Carman met Mary Perry King in 1896, who became the most prominent and longest-lived female celebrity in his lifetime. "She put pence in his purse and food in his mouth when he fell to the bottom, and, furthermore, she often had a song on his lips when he wept and assisted him in selling it." "They had intimate relations at 10 E. 16, which they never told me about by leaving a bunch of violets — Mary Perry's favorite flower — on the pillow of my bed." Dr. King did not object if he knew about the former: "He even encouraged her involvement in the Bliss Carman's career, even to the extent that the situation resembled a ménage à trois" with the Kings.

Carman began promoting 'unitrinianism,' a belief that "drew on François-Alexandre-Chéri Delsarte's ideas to devise a mind-body-spirit harmonization program aimed at undoing the physical, psychological, and spiritual harm attributed to urban modernity. Mrs. King and Carman developed a friendship, but it alienated him greatly from his former colleagues.

"All Carman's books were now owned by one publisher, and Carman retained a financial interest in the company in 1899, Wolffe." Carman lost all his wealth when Small, Maynard failed in 1903.

Carman has joined another Boston firm, L.C., but not out. The home page was loaded with new content, and it was started to churn out new ones. Between 1902 and 1905, Page published seven books of new Carman poetry. As well, the firm released three books based on Carman's Transcript columns as well as The Making of Personality, a prose book that he'd co-authored with Mrs. King. "Page also aided Carman in rescuing his "dream project," a deluxe edition of his collected poetry to 1903." With the condition that the book be sold anonymously, by subscription, the page obtained distribution rights. The initiative was shelved, and Carman was terribly disappointed and dissatisfied with Page, whose grip on Carman's copyrights would prevent the release of another collected edition during Carman's lifetime.

In 1904, Carman earned some needed cash as editor-in-chief of the 10-volume project The World's Best Poetry.

"Sunshine" in the summer, or in the summer in a cabin near their summer home in the Catskills, Carman lived near the Kings' New Canaan, Connecticut estate, 1908 to 2028. "Moonshine" was a word that was not used in 1908 or "Moonshine." Literary tastes changed between 1908 and 1920, and his fortunes and well-being decreased.

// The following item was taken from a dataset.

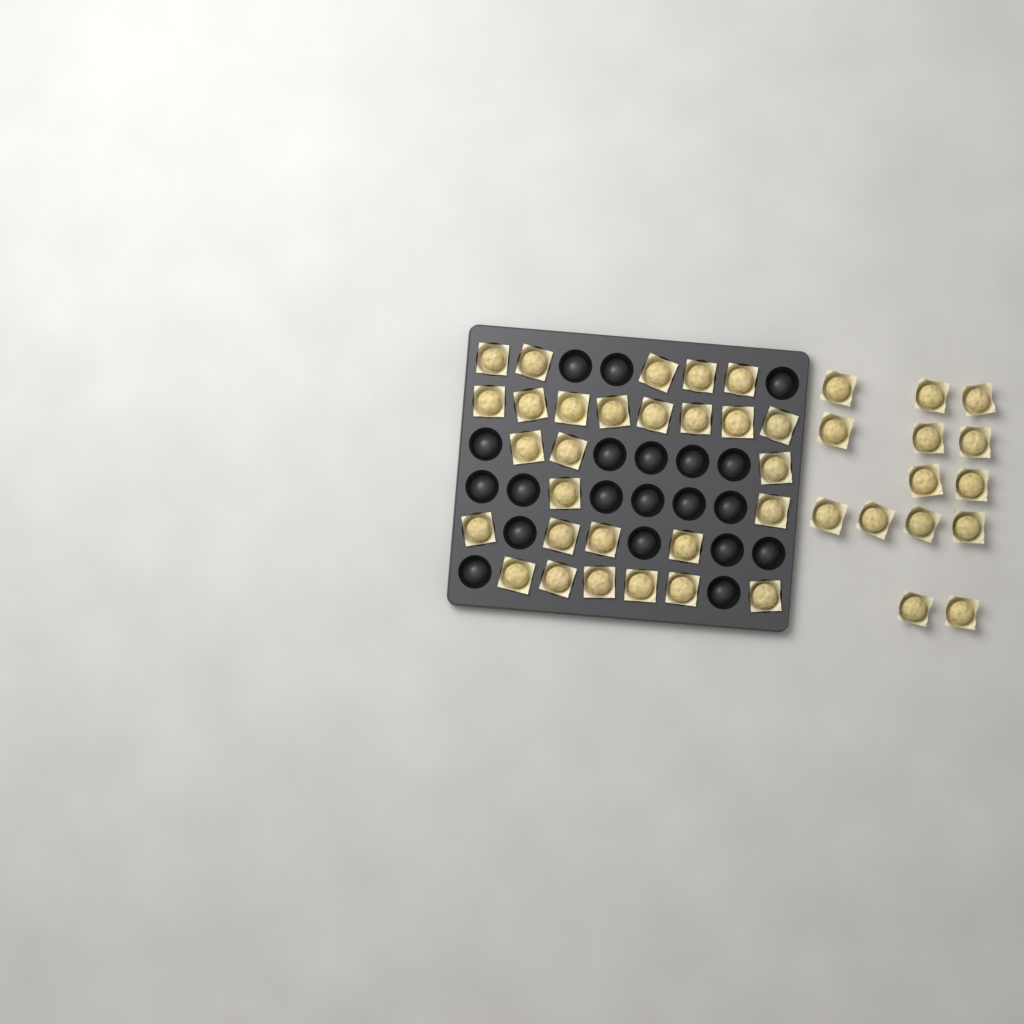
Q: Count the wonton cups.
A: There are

Carman was impoverished and recovering from a near-fatal bout of tuberculosis by 1920. "I returned to Canada this year to begin a new and lucrative reading tour, finding that "there is nothing worth discussing in book sales over reading." "Breathless attention, packed halls, and a strange, deep excitement, as I never imagined could be," he told a friend. 'And good thrifty money,' says the author.

Think of it!

"I am the most surprised person in Canada" has been a whole new life for me. On October 28, 1921, Carman was honored at "a dinner hosted by the newly formed Canadian Authors' Union at the Ritz Carlton Hotel in Montreal, where he was crowned Canada's Poet Laureate with a wreath of maple leaves."

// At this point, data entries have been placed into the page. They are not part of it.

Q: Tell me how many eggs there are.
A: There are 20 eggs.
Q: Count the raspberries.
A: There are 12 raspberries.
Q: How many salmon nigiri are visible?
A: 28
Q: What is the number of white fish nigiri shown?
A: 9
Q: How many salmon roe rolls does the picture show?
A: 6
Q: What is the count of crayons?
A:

The tours of Canada continued, and by 1925, Carman had acquired a Canadian publisher. "McClelland & Stewart (Toronto) published a series of selected earlier verses and became his main publisher." They benefited from Carman's fame and his revered position in Canadian literature, but no one could convince L.C. The page will reclaim its copyrights. Only after Carman's death, was an edition of collected poetry, thanks in large part to his literary executor, Lorne Pierce's persistence."

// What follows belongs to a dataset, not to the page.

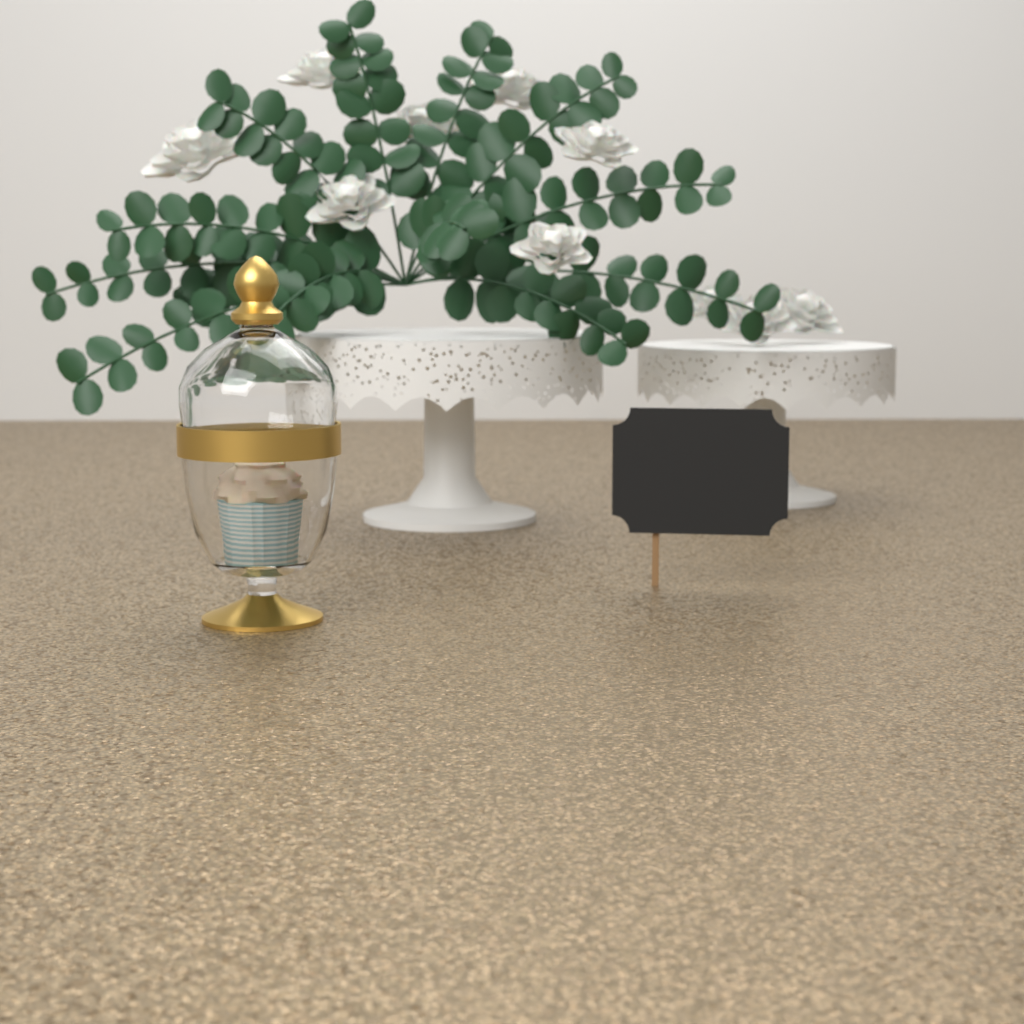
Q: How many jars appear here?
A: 1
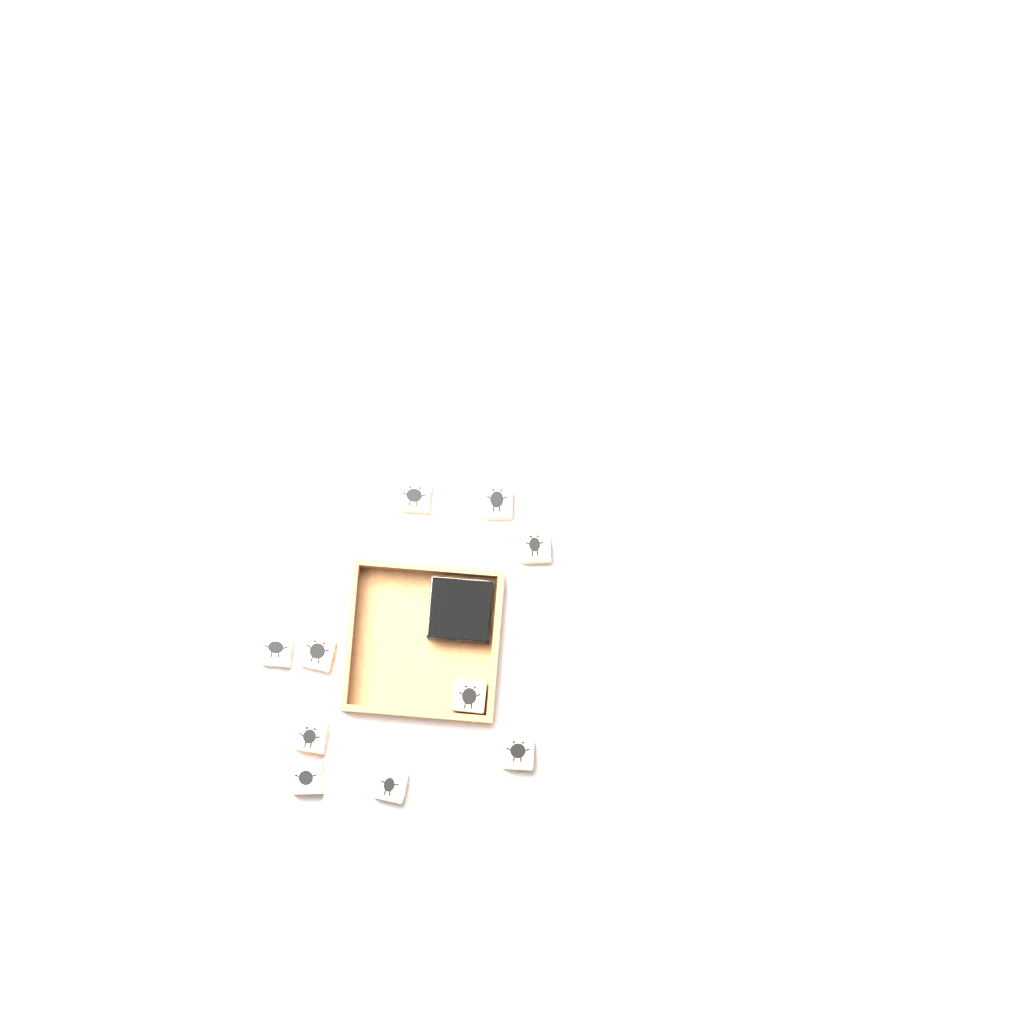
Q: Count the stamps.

Carman was a member of the Halifax literary and social set in the 1920s, the Song Fishermen. He edited The Oxford Book of American Verse in 1927.

Carman died of brain hemorrhage at the age of 68 in New Canaan and was cremated in New Canaan. "It took two months and the popularity of New Brunswick's Premier J.B.M." W.L.M., the Baxter and Canadian Prime Minister, and the British Prime Minister. The king of Carman's ashes will be returned to Fredericton." "His ashes were laid to rest in Forest Hill Cemetery, Fredericton, and a national memorial service was held at the Anglican cathedral." A scarlet maple tree was planted at his gravesite on May 13, 1954, granting his request in his 1892 poem "The Grave-Tree": Twenty-five years later.